» SUPPLIED TEXT
(Harry Cabluck/AP Photo)
Voter identification laws are cropping up around the country: 31 states had a voter identification requirement in the 2014 midterms, up from 14 states in 2000. These laws vary widely in the types of identification they accept, even in whether identification is required or merely requested. And many people don’t know whether they need identification to vote, or what type of identification to bring.
Opponents argue that these laws disproportionately impact minority voters, who are less likely to have required identification. Our new research in this month’s American Political Science Review shows that minorities face another hurdle: bias in the bureaucracy that implements these laws.
Roughly 8,000 local officials – county or municipal clerks and election boards – manage the nation’s election system. These officials train local poll workers, provide information, and interact with constituents with little immediate oversight from state officials.
Here is the problem: election officials themselves also appear to be biased against minority voters, and Latinos in particular. For example, poll workers are more likely to ask minority voters to show identification, including in states without voter identification laws.

» RECORDS
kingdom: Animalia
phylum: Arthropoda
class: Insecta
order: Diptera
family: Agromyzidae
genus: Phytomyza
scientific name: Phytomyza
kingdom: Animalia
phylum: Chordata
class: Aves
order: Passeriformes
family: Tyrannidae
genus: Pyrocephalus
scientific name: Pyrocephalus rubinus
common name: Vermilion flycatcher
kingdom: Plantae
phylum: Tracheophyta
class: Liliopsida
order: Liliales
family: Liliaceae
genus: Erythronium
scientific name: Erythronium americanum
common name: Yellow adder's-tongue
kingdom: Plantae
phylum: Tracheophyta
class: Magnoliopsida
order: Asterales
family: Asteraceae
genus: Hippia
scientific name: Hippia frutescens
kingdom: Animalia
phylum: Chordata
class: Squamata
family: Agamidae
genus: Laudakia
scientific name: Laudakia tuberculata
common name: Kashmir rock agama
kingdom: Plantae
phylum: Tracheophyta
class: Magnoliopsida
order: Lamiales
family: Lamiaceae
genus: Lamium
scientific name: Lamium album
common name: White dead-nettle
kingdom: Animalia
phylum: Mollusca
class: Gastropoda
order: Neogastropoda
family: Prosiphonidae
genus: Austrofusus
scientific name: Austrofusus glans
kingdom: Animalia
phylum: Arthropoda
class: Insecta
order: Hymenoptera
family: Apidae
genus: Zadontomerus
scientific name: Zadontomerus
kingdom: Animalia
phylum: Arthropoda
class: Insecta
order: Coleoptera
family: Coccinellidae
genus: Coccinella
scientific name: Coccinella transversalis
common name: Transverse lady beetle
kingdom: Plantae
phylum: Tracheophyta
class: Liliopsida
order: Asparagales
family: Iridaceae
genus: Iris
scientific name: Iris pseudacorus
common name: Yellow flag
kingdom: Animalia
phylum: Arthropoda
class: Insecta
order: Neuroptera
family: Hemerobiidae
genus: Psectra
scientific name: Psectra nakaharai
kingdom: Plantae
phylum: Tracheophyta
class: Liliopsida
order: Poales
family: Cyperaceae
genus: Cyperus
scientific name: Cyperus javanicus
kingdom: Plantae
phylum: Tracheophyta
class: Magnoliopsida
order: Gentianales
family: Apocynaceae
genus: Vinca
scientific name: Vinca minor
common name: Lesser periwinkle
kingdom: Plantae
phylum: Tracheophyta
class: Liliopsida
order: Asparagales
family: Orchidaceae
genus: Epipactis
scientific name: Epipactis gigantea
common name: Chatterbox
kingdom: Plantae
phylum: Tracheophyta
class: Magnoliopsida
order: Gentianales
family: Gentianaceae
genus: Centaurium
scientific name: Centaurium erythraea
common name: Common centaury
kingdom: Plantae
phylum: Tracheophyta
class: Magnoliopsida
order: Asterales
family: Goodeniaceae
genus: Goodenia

» USING THE INFORMATION
A. List every number written in digits in the article on voter identification laws.
B. Reproduce the stretch of the article on voter identification laws from "Opponents argue that" through "from state officials.".
Draw only on the article about voter identification laws, not on the listing.

» RESULTS FOR EACH TASK
A. 31, 2014, 14, 2000, 8,000

B.
Opponents argue that these laws disproportionately impact minority voters, who are less likely to have required identification. Our new research in this month’s American Political Science Review shows that minorities face another hurdle: bias in the bureaucracy that implements these laws.
Roughly 8,000 local officials – county or municipal clerks and election boards – manage the nation’s election system. These officials train local poll workers, provide information, and interact with constituents with little immediate oversight from state officials.